Ascot ( ) posted Thu, 06 September 2007 at 3:56 PM

I'm a Max user and I use it for all my animations (I don't do artwork). But when it comes to landscaping I don't hesitate to turn to Vue 6. Let's face it: Vue produces stunning scenery. I'm in Europe and I frequently use the PAL standard (e.g. 1024x576 if 16:9) for animation. Even with a dual Xeon dual core at that resolution it may take up to half an hour to render one frame from a complex scene. And of course it's all related to my settings. I agree to go for user settings in the first place. But you have to be very careful with supersampling, object and texture anti aliasing.  It depends on your project. A max of 9 subrays/pixel will usually give me a good result (look at your rendered shadows for example), but it may not be good enough for hi quality arwork. Now, supersampling is extremely important in animation, but less important when you create stills. I prefer the way Max handles supersampling and anti aliasing. But if I want to avoid flickering shadows casted by objects in motion, I have to turn to raytraced shadows. And believe me, rendering times will increase sunstantially as well. As far as a Vue is concerned It is always worth it, as others already pointed out here.

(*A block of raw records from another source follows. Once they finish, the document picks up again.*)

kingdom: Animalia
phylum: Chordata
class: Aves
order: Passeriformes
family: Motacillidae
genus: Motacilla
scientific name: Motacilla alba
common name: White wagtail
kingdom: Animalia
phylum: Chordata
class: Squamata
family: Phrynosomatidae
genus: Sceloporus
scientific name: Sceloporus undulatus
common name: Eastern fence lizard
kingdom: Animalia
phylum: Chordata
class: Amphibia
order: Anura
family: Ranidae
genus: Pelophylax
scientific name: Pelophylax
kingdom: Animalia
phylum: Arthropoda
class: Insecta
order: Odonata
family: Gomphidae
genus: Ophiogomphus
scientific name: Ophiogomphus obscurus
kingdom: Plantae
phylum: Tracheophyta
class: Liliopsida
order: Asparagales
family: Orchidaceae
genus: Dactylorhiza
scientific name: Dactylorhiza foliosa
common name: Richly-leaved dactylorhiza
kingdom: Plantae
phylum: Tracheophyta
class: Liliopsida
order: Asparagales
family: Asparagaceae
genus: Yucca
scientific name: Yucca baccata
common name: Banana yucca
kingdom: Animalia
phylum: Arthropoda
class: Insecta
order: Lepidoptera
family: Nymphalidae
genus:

madmaxh ( ) posted Thu, 06 September 2007 at 8:51 PM

Don't forget to check your atmosphere quality setting in the atmo editor. This has a huge effect on Vue render times. You can get some pretty nice renders at -.1 to -1, depending on your scene.


louguet ( ) posted Fri, 07 September 2007 at 4:45 AM · edited Fri, 07 September 2007 at 4:49 AM

If render times really seem too slow, you can visit us at the RANCH. But there are serious limitations with Vue 5/6 Esprit projects, as this version of Vue does not have the "Incorporate texture maps" option, which is rather essential to send a complete project in one .vue scene (this is required to use the automated RANCH).